Il Reddito di cittadinanza sconta la presunzione del M5s di 'saper fare da soli', prescindendo dall’esperienza di quanto già realizzato (il Rei) e di chi tutti i giorni, dai Comuni alle associazioni, si confronta direttamente con il problema povertà. E avrebbe bisogno, lo scriviamo da quando la norma era in discussione, di correzioni per almeno 6 aspetti.
A cominciare dalle scale di equivalenza, che penalizzano le famiglie numerose rispetto ai single; i troppi limiti per gli stranieri più bisognosi; la differenziazione per area dell’importo; il ruolo dei Comuni che dovrebbe essere maggiore; il rafforzamento delle politiche attive (obiettivo inseguito da 20 anni e mai realizzato). Infine, proprio per evitare la tentazione del 'nero', la possibilità di non perdere l’assegno in caso di assunzioni a termine o di modeste retribuzioni temporanee, purché dichiarate.

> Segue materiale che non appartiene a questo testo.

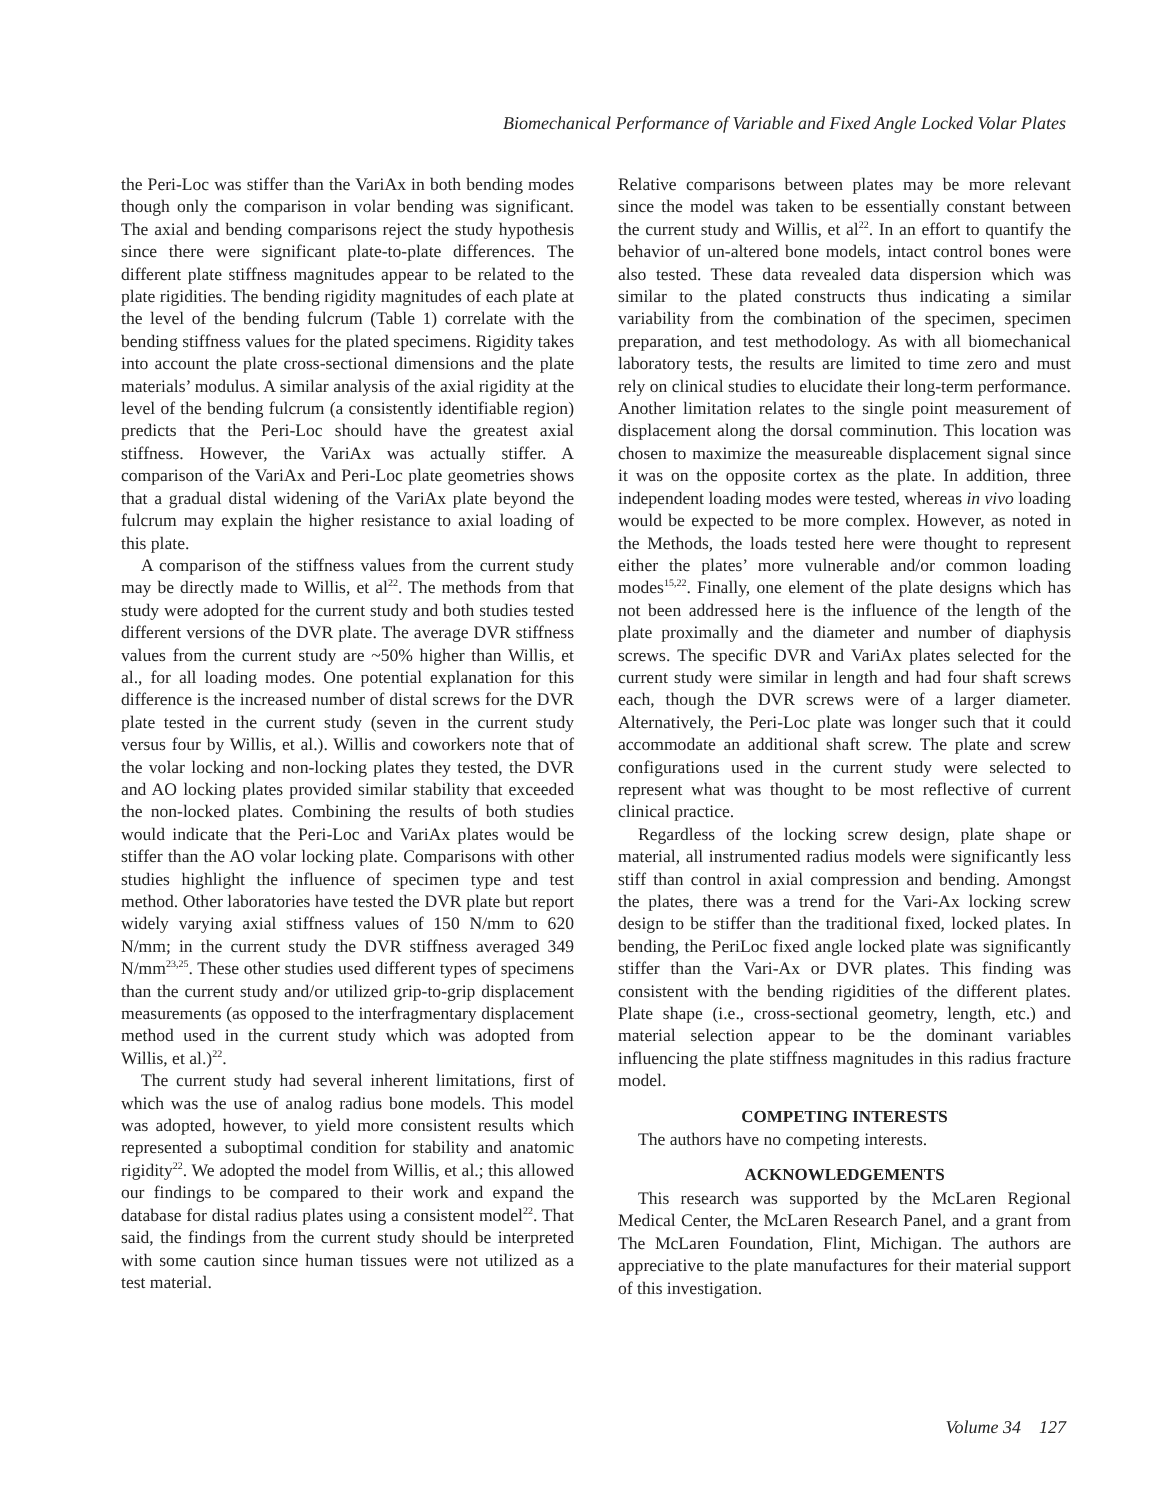Biomechanical Performance of Variable and Fixed Angle Locked Volar Plates
the Peri-Loc was stiffer than the VariAx in both bending modes though only the comparison in volar bending was significant. The axial and bending comparisons reject the study hypothesis since there were significant plate-to-plate differences. The different plate stiffness magnitudes appear to be related to the plate rigidities. The bending rigidity magnitudes of each plate at the level of the bending fulcrum (Table 1) correlate with the bending stiffness values for the plated specimens. Rigidity takes into account the plate cross-sectional dimensions and the plate materials’ modulus. A similar analysis of the axial rigidity at the level of the bending fulcrum (a consistently identifiable region) predicts that the Peri-Loc should have the greatest axial stiffness. However, the VariAx was actually stiffer. A comparison of the VariAx and Peri-Loc plate geometries shows that a gradual distal widening of the VariAx plate beyond the fulcrum may explain the higher resistance to axial loading of this plate.
A comparison of the stiffness values from the current study may be directly made to Willis, et al<sup>22</sup>. The methods from that study were adopted for the current study and both studies tested different versions of the DVR plate. The average DVR stiffness values from the current study are ~50% higher than Willis, et al., for all loading modes. One potential explanation for this difference is the increased number of distal screws for the DVR plate tested in the current study (seven in the current study versus four by Willis, et al.). Willis and coworkers note that of the volar locking and non-locking plates they tested, the DVR and AO locking plates provided similar stability that exceeded the non-locked plates. Combining the results of both studies would indicate that the Peri-Loc and VariAx plates would be stiffer than the AO volar locking plate. Comparisons with other studies highlight the influence of specimen type and test method. Other laboratories have tested the DVR plate but report widely varying axial stiffness values of 150 N/mm to 620 N/mm; in the current study the DVR stiffness averaged 349 N/mm<sup>23,25</sup>. These other studies used different types of specimens than the current study and/or utilized grip-to-grip displacement measurements (as opposed to the interfragmentary displacement method used in the current study which was adopted from Willis, et al.)<sup>22</sup>.
The current study had several inherent limitations, first of which was the use of analog radius bone models. This model was adopted, however, to yield more consistent results which represented a suboptimal condition for stability and anatomic rigidity<sup>22</sup>. We adopted the model from Willis, et al.; this allowed our findings to be compared to their work and expand the database for distal radius plates using a consistent model<sup>22</sup>. That said, the findings from the current study should be interpreted with some caution since human tissues were not utilized as a test material.
Relative comparisons between plates may be more relevant since the model was taken to be essentially constant between the current study and Willis, et al<sup>22</sup>. In an effort to quantify the behavior of un-altered bone models, intact control bones were also tested. These data revealed data dispersion which was similar to the plated constructs thus indicating a similar variability from the combination of the specimen, specimen preparation, and test methodology. As with all biomechanical laboratory tests, the results are limited to time zero and must rely on clinical studies to elucidate their long-term performance. Another limitation relates to the single point measurement of displacement along the dorsal comminution. This location was chosen to maximize the measureable displacement signal since it was on the opposite cortex as the plate. In addition, three independent loading modes were tested, whereas in vivo loading would be expected to be more complex. However, as noted in the Methods, the loads tested here were thought to represent either the plates’ more vulnerable and/or common loading modes<sup>15,22</sup>. Finally, one element of the plate designs which has not been addressed here is the influence of the length of the plate proximally and the diameter and number of diaphysis screws. The specific DVR and VariAx plates selected for the current study were similar in length and had four shaft screws each, though the DVR screws were of a larger diameter. Alternatively, the Peri-Loc plate was longer such that it could accommodate an additional shaft screw. The plate and screw configurations used in the current study were selected to represent what was thought to be most reflective of current clinical practice.
Regardless of the locking screw design, plate shape or material, all instrumented radius models were significantly less stiff than control in axial compression and bending. Amongst the plates, there was a trend for the Vari-Ax locking screw design to be stiffer than the traditional fixed, locked plates. In bending, the PeriLoc fixed angle locked plate was significantly stiffer than the Vari-Ax or DVR plates. This finding was consistent with the bending rigidities of the different plates. Plate shape (i.e., cross-sectional geometry, length, etc.) and material selection appear to be the dominant variables influencing the plate stiffness magnitudes in this radius fracture model.
COMPETING INTERESTS
The authors have no competing interests.
ACKNOWLEDGEMENTS
This research was supported by the McLaren Regional Medical Center, the McLaren Research Panel, and a grant from The McLaren Foundation, Flint, Michigan. The authors are appreciative to the plate manufactures for their material support of this investigation.
Volume 34 127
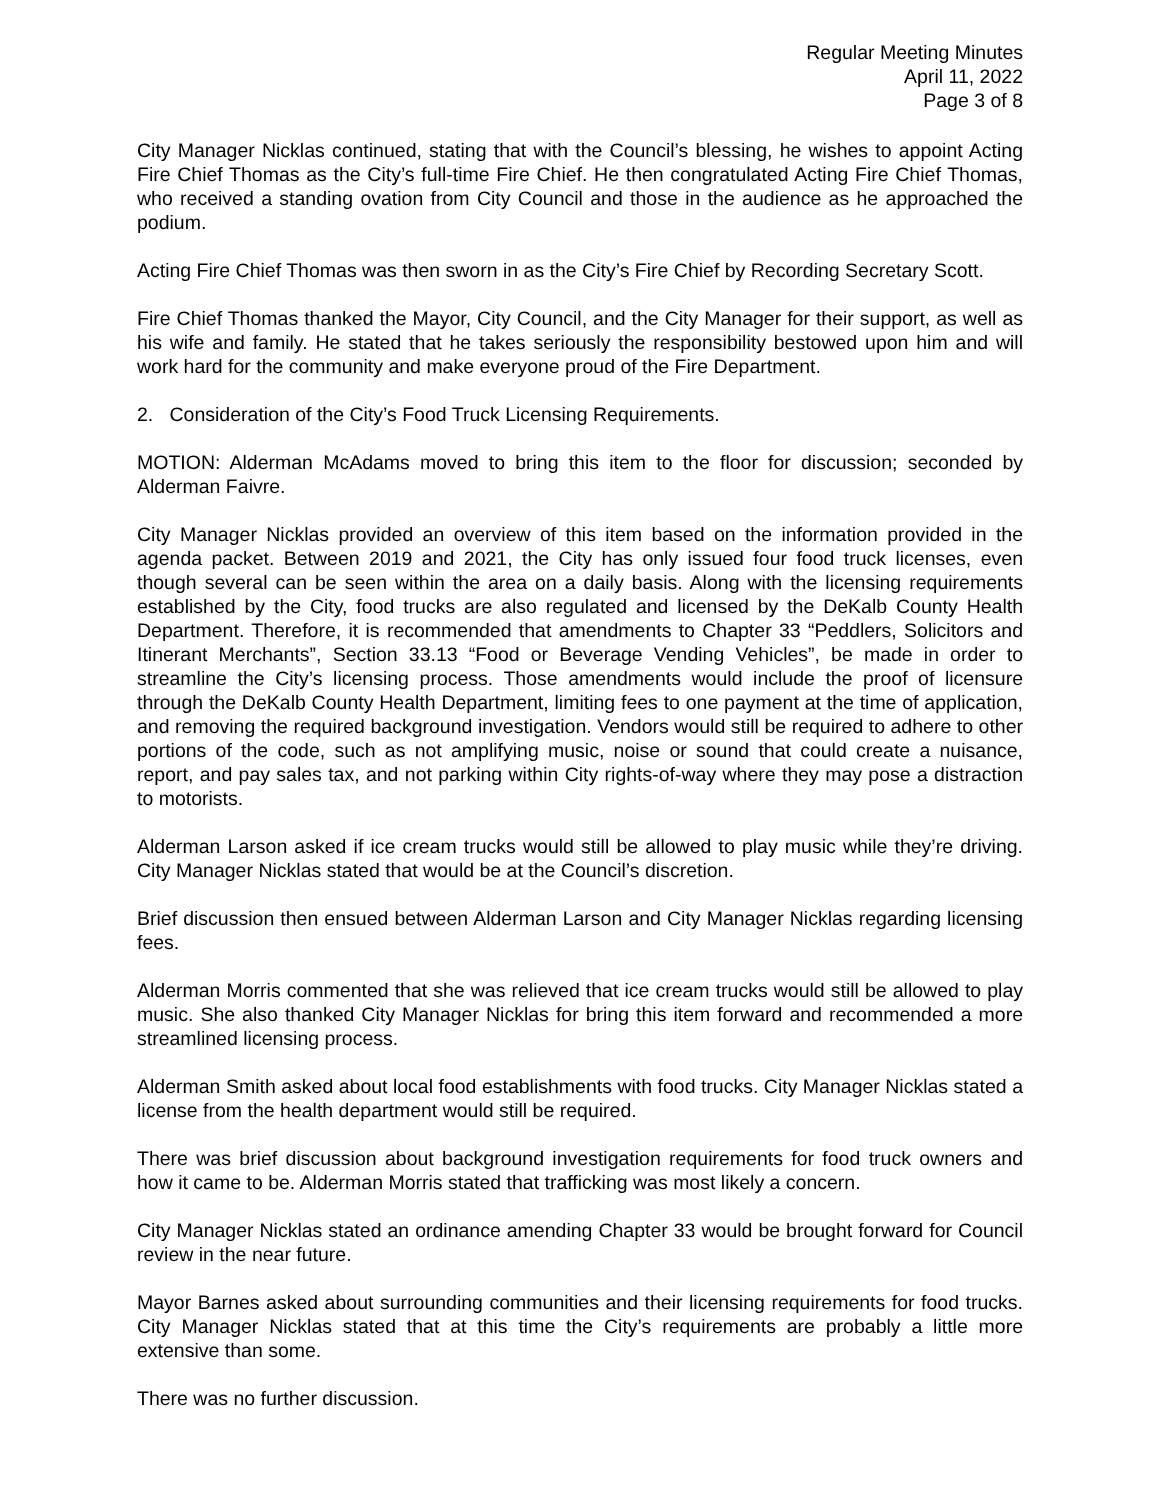Regular Meeting Minutes
April 11, 2022
Page 3 of 8
City Manager Nicklas continued, stating that with the Council’s blessing, he wishes to appoint Acting Fire Chief Thomas as the City’s full-time Fire Chief. He then congratulated Acting Fire Chief Thomas, who received a standing ovation from City Council and those in the audience as he approached the podium.
Acting Fire Chief Thomas was then sworn in as the City’s Fire Chief by Recording Secretary Scott.
Fire Chief Thomas thanked the Mayor, City Council, and the City Manager for their support, as well as his wife and family. He stated that he takes seriously the responsibility bestowed upon him and will work hard for the community and make everyone proud of the Fire Department.
2. Consideration of the City’s Food Truck Licensing Requirements.
MOTION: Alderman McAdams moved to bring this item to the floor for discussion; seconded by Alderman Faivre.
City Manager Nicklas provided an overview of this item based on the information provided in the agenda packet. Between 2019 and 2021, the City has only issued four food truck licenses, even though several can be seen within the area on a daily basis. Along with the licensing requirements established by the City, food trucks are also regulated and licensed by the DeKalb County Health Department. Therefore, it is recommended that amendments to Chapter 33 “Peddlers, Solicitors and Itinerant Merchants”, Section 33.13 “Food or Beverage Vending Vehicles”, be made in order to streamline the City’s licensing process. Those amendments would include the proof of licensure through the DeKalb County Health Department, limiting fees to one payment at the time of application, and removing the required background investigation. Vendors would still be required to adhere to other portions of the code, such as not amplifying music, noise or sound that could create a nuisance, report, and pay sales tax, and not parking within City rights-of-way where they may pose a distraction to motorists.
Alderman Larson asked if ice cream trucks would still be allowed to play music while they’re driving. City Manager Nicklas stated that would be at the Council’s discretion.
Brief discussion then ensued between Alderman Larson and City Manager Nicklas regarding licensing fees.
Alderman Morris commented that she was relieved that ice cream trucks would still be allowed to play music. She also thanked City Manager Nicklas for bring this item forward and recommended a more streamlined licensing process.
Alderman Smith asked about local food establishments with food trucks. City Manager Nicklas stated a license from the health department would still be required.
There was brief discussion about background investigation requirements for food truck owners and how it came to be. Alderman Morris stated that trafficking was most likely a concern.
City Manager Nicklas stated an ordinance amending Chapter 33 would be brought forward for Council review in the near future.
Mayor Barnes asked about surrounding communities and their licensing requirements for food trucks. City Manager Nicklas stated that at this time the City’s requirements are probably a little more extensive than some.
There was no further discussion.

Chi lavora in nero, gli evasori fiscali grandi e piccoli andrebbero stigmatizzati e scovati non solo se e quando percepiscono indebitamente il Reddito di cittadinanza, ma per la quantità di risorse che da sempre sottraggono alla comunità, per i tanti servizi di cui godono senza contribuirvi. Le truffe e i furbetti purtroppo ci saranno sempre: vanno migliorati i controlli, soprattutto quelli preventivi, ma non per questo si può pensare di farne pagare il prezzo ai veri poveri, molti dei quali ancora non coperti. Né scatenare l’ennesima furia ideologica, guarda caso sempre contro chi il coltello deve ingegnarsi per afferrarlo dal lato della lama, mentre altri lo stringono comodamente dalla parte del manico.